Sunday, March 12, 2017

Another dim-witted criticism of Peter Navarro


http://www.businessinsider.com/peter-navarro-trade-op-ed-wall-street-journal-2017-3


#1
"Thing is, the trade deficit is far from the most important part of GDP. According to the Bureau of Economic Analysis, the 2016 trade deficit was about $500 billion. That's a lot, but it's a fraction of the other main components of GDP, like the $3 trillion of private investment and the $12.8 trillion in consumption last year."

Well, yeah. But last year's trade deficit doesn't go away. It accumulates to a trade debt, just like the Federal deficit accumulates to the Federal debt. The trade debt could be measured in terms of not "keeping American assets in American hands." I don't think we measure it, though.

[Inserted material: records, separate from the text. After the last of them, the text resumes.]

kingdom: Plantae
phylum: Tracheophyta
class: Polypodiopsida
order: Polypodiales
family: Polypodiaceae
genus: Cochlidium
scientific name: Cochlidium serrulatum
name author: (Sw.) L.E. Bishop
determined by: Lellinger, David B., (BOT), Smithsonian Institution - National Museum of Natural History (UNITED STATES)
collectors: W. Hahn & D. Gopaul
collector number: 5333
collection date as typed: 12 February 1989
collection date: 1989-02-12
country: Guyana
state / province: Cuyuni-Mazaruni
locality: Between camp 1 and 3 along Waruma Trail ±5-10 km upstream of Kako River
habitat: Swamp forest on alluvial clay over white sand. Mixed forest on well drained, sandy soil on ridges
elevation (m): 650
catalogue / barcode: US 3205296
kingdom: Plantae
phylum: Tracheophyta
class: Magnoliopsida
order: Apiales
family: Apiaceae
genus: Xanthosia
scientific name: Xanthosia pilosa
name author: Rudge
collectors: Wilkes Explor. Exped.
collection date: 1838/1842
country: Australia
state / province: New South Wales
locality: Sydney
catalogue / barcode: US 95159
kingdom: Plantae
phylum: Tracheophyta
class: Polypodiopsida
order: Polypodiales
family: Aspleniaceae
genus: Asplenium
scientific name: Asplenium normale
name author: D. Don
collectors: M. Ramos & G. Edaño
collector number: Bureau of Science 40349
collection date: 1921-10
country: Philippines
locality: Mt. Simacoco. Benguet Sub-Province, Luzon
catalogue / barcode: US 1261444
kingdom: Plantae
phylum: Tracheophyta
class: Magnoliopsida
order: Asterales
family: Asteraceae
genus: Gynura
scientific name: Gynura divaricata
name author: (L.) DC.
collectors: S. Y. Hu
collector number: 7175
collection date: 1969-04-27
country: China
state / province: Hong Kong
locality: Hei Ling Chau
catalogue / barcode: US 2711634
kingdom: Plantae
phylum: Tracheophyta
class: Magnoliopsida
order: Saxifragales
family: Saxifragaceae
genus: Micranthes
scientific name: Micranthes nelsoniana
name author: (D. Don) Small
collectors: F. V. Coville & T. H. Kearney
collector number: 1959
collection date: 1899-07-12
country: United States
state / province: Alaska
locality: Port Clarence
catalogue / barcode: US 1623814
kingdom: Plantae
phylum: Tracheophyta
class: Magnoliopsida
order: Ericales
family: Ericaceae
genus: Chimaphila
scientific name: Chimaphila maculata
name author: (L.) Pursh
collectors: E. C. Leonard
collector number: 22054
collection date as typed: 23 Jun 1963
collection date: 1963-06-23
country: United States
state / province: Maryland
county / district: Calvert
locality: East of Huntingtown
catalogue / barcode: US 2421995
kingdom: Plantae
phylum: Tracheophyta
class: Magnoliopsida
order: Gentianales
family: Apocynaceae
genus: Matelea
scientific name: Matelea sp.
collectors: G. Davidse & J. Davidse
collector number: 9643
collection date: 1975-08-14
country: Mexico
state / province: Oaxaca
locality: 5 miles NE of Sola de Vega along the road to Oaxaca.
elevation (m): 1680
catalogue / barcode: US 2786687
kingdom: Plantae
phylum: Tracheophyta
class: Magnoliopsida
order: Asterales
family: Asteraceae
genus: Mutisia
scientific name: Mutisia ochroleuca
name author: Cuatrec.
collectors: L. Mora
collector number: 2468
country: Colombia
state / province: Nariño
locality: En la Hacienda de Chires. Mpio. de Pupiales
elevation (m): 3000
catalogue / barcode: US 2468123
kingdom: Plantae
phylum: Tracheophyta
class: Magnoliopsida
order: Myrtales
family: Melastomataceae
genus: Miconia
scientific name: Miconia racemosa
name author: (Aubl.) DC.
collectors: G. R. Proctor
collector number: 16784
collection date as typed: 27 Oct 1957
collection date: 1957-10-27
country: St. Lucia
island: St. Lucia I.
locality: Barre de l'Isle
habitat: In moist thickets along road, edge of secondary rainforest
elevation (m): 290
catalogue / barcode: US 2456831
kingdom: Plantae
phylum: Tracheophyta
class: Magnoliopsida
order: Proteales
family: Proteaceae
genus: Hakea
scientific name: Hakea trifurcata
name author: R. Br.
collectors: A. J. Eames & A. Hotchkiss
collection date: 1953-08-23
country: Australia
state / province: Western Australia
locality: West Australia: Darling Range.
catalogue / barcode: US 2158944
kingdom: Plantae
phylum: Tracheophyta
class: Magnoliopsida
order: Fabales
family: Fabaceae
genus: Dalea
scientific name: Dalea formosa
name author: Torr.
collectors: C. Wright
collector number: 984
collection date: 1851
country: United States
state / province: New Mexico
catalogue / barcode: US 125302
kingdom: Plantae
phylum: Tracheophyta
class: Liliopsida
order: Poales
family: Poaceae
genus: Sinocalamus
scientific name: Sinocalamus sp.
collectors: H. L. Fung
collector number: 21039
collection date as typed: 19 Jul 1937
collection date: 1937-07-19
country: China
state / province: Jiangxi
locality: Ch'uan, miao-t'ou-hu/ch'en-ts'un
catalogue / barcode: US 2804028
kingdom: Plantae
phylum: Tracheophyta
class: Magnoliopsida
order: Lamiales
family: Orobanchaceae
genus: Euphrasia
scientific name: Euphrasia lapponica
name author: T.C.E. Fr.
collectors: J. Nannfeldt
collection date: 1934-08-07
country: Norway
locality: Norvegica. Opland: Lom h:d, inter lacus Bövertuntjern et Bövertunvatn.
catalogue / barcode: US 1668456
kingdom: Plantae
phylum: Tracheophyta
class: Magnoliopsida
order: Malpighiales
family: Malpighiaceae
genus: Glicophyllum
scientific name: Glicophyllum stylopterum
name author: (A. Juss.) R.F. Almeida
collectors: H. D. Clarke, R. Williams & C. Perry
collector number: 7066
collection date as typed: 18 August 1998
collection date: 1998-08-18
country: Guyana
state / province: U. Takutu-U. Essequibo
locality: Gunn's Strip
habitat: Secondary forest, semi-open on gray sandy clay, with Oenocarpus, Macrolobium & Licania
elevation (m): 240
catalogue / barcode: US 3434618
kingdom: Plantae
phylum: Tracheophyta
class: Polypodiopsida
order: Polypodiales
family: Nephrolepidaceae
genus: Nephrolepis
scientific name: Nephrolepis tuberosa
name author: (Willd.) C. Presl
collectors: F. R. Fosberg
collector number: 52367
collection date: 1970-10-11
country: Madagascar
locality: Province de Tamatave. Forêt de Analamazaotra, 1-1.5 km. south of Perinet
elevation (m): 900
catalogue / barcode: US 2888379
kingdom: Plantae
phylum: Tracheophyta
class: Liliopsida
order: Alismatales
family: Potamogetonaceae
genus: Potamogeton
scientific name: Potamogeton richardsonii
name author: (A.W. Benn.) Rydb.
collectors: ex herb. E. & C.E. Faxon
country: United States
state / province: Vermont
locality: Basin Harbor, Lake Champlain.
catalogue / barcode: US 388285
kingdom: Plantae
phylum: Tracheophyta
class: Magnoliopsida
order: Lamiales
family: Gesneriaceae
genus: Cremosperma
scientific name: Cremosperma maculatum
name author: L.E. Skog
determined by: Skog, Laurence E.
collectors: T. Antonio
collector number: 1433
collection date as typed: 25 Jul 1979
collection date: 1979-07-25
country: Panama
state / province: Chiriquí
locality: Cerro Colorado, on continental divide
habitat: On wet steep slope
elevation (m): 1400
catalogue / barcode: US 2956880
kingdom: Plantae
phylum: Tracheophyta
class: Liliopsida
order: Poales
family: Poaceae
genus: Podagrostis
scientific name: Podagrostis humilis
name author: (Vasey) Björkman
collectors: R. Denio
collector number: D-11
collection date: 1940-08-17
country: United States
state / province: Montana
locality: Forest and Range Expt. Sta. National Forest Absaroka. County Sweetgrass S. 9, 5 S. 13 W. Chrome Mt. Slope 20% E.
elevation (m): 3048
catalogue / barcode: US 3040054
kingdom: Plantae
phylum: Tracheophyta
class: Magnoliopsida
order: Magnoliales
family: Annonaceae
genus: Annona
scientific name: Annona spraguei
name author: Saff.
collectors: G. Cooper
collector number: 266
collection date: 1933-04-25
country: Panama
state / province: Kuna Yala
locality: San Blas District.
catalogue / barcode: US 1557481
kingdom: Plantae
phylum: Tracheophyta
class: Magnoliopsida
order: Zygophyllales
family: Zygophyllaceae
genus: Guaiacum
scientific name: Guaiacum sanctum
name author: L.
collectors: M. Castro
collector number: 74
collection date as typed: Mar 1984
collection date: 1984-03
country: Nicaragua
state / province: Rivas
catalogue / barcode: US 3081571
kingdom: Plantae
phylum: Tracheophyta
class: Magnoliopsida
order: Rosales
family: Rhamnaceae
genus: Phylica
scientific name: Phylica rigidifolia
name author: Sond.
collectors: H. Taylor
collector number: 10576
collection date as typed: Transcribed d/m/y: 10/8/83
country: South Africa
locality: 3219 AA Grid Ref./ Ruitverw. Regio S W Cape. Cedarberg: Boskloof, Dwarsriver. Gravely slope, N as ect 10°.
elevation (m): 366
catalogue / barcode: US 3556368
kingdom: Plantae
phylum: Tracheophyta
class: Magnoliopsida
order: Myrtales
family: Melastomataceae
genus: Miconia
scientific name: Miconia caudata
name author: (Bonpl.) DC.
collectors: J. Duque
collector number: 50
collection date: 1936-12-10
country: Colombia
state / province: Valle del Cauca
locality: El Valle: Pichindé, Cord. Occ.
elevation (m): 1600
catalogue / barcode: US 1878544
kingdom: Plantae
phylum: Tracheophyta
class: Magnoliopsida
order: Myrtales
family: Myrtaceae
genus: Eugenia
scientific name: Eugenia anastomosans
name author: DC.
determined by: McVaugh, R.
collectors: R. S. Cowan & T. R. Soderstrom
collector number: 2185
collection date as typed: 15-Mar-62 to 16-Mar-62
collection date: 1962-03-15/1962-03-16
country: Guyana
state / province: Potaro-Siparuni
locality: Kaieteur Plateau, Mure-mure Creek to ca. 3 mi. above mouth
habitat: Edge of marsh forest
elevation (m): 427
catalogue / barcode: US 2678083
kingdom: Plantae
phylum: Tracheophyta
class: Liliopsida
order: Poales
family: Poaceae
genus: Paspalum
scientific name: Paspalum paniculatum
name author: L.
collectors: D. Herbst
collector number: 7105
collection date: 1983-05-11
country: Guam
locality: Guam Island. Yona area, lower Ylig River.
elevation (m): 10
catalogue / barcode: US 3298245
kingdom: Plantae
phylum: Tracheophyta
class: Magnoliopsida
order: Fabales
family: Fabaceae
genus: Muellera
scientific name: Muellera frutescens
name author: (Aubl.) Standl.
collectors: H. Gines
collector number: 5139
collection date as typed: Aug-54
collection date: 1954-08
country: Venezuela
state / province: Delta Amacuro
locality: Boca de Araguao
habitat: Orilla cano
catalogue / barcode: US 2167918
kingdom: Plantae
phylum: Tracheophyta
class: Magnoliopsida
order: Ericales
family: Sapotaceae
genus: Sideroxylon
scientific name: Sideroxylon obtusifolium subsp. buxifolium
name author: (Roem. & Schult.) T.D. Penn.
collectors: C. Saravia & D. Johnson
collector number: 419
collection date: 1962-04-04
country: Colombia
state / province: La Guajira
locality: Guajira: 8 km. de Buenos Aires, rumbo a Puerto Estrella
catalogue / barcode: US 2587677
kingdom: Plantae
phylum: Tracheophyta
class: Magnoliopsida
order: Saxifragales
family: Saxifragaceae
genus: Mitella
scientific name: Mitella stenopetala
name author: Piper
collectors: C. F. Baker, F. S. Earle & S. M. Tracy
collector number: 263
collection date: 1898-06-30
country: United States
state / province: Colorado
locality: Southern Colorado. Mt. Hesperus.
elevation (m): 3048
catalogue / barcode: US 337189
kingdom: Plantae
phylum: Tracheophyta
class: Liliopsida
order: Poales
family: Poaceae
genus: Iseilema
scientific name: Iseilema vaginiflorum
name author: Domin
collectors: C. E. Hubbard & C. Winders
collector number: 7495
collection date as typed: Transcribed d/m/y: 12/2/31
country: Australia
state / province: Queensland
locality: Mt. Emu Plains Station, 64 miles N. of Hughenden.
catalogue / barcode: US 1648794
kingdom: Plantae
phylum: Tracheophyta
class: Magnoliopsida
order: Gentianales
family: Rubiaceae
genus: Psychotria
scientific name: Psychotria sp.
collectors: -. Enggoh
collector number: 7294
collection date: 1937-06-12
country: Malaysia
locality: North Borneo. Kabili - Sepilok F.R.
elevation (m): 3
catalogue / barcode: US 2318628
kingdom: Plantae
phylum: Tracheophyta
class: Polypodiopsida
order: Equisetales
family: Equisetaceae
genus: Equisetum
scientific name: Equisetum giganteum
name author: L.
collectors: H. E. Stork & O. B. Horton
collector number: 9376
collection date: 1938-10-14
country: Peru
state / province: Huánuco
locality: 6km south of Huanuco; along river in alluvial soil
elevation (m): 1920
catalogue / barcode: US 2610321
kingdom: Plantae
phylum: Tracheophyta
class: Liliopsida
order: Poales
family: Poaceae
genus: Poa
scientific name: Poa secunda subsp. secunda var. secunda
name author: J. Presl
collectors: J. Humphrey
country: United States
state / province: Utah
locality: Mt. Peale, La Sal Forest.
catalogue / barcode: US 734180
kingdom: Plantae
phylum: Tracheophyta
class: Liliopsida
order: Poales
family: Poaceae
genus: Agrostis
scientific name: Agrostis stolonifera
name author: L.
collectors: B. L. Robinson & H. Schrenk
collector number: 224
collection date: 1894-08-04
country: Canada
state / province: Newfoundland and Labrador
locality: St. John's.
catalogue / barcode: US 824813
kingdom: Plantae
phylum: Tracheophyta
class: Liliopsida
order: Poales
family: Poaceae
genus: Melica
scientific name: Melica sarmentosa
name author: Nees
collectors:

On the other hand last year's GDP doesn't accumulate to anything. It was consumed and/or depreciated. It's gone (or it will be, soon).

The article suggests that the trade deficit is not big. The analysis is extremely shallow.


#2
"As for the importance of a trade deficit as a measure of how healthy your economy is, note that during the Great Depression, the US had a trade surplus."

If the US had a trade surplus, the rest of the world had a trade deficit. A trade surplus, like a trade deficit, is an imbalance. The imbalance is a problem. Or rather, the imbalance tells us there is a problem.

The article suggests that the trade deficit is not a problem because we had a trade surplus the last time our economy was this bad. The argument is ridiculous.


#3
"Navarro's article opens with an incomplete premise, that US GDP growth comes from 'only four factors: consumption, government spending, business investment and net exports (the difference between exports and imports).'"

and

"Two main factors for GDP growth — the trade deficit not among them — are accepted by economists pretty much the world over: labor-force growth and labor-force productivity."

Yeah, I know. The two acceptable factors appear in the Solow growth model. The four unacceptable factors appear in the C+I+G+NX identity. And, yadda yadda, an identity is always true but it doesn't tell you how things happen. I know. I've heard it before.

You can't swing a dead cat these days without hitting somebody saying labor-force growth and labor-force productivity.

But it is one thing to speak of getting higher growth because immigrants added to our population. It is quite another to say we should increase immigration so that we can increase growth. The first of those two things is perfectly reasonable. The second isn't, because immigration is not an economic policy.

Anyway, if we do boost the size and/or the productivity of the U.S. labor force, and we do increase economic growth and GDP, then guess what? The unacceptable sum C+I+G+NX will also increase. So really, Navarro isn't necessarily wrong. Maybe he's just simplifying differently.

//

If you really like President Trump, every argument that supports him seems like a good argument. If you really don't like him, every argument that shoots him down seems like a good argument.

Most of those arguments are garbage.

2 comments:

The Arthurian said...

At Cato, Daniel J. Ikenson in Peter Navarro, Harvard Ph.D. Economist, Trade Warrior attacks Navarro on the Y=C+I+G+NX thing and offers this quivering insight:

"The evidence is overwhelming – month after month, quarter after quarter, year after year – that the trade deficit and GDP rise and fall together."

Yeah, I know how the US figures look.

And I can guess without looking, that for nations with a trade surplus, Germany, China, the evidence is overwhelming that the trade surplus and GDP rise and fall together.

Daniel Ikenson's argument, essentially, is that our trade deficit is a good thing because it is a sign our economy is growing.

My counter argument is that a trade surplus is just as good, and for the same reason.

Do you see how stupid Ikenson's argument is?

Worst case, if you don't: If a trade surplus is just as good as a trade deficit, why not opt for the surplus?

We can't get there, that's why. So instead we make up stories that a trade deficit is a good thing.

The Arthurian said...

At Economics Help, in an article on the causes of recessions, Tejvan Pettinger writes:

"AD [Aggregate Demand] is composed of C+I+G+X-M, therefore a fall in any of these components could cause a recession."

Item #3 above opens with this quote from the BusinessInsider article:

"Navarro's article opens with an incomplete premise, that US GDP growth comes from 'only four factors: consumption, government spending, business investment and net exports (the difference between exports and imports).'"

It is the same as Pettinger said.

There's nothing wrong with saying it that way.